Некрополь | страница 28



Маршал Кроу был бледным светловолосым гигантом, сильно за два метра ростом. Его свирепые черные глаза и тяжелый взгляд были предметом казарменных легенд, но сам он был спокойным, тихим человеком, справедливым и воодушевляющим лидером, за что и был любим людьми. Перевес голосов благородных домов отражал их уверенность в нем — и то, что они рассчитывали, что он будет отвечать за свои действия при любых обстоятельствах. Хескит Анко, оплывшее смуглое животное, понимавший войну скорее с позиций политики, чем тактики, был назначен старшим штабным офицером у Кроу, чтобы дом Анко унялся. Эти двое не ладили, и их гневная ругань в Штабе домов вскоре стала притчей во языцех.

Решение Кроу закрыть врата — а на тот момент все еще оставалось с полмиллиона беженцев, тянущихся в южные районы в поисках прибежища через Хасский западный, Сондарские врата и врата Кроу, — удивило дома и всю Легислатуру. Многие сочли, что Кроу уступил постоянному давлению Анко. Дом Часс, дом Родъин и семь ординарных домов выдвинули вотум порицания, негодуя по поводу жестокости таких действий. Полмиллиона, обреченные на смерть у запертых ворот. «Это вызов человечности», — заявил лорд Родъин в зале Легислатуры.

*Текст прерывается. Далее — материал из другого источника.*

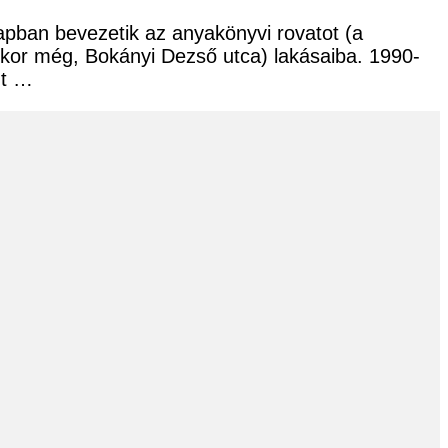
lapban bevezetik az anyakönyvi rovatot (a
kkor még, Bokányi Dezső utca) lakásaiba. 1990-
zt …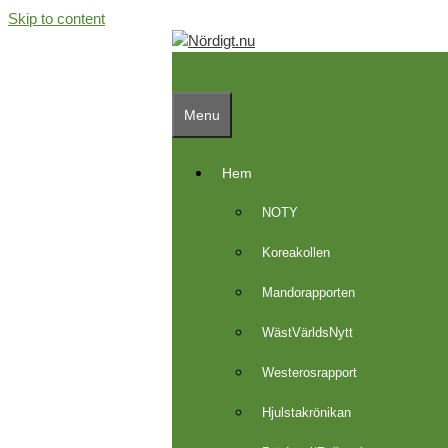
Skip to content
Menu
Hem
NOTY
Koreakollen
Mandorapporten
WästVärldsNytt
Westerosrapport
Hjulstakrönikan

На самом же деле на решение Кроу гораздо больше повлиял совет комиссара Каула, который вернулся с фронта на второй день вместе с клочьями уцелевшей танковой дивизии. Несмотря на потери, которые понесли силы Виголайна, многие чествовали Каула как героя. Он единолично развернул более тридцати машин и экипажей и вернул их домой, также доставив ценнейшие сведения о враге. Информационные экраны вовсю превозносили его героизм и преданность. Его имя звучало в лагерях беженцев, во всех скоплениях рабочих и горожан. Придумали титул Народного Героя — и он прижился. Многие ожидали, что его наградят, низший класс считал его настоящим народным героем, достойным звания маршала куда больше, чем Кроу. Когда на девятый день Легислатурой были опубликованы нормы воды, пищи и энергии, на информационных экранах транслировалось обращение Каула, где он утверждал, что намерен не только ревностно блюсти соблюдение норм другими, но и нормировать собственный рацион. Хитроумная пропаганда была придумана самим Каулом, и население улья почти единодушно приняло ограничения, желая быть «верными Народному Герою и его самоотверженности».

Кроу быстро понял, что не стоит недооценивать влияние Каула как популярной фигуры. Но это также значило, что ему приходилось считаться со стратегическими идеями Каула.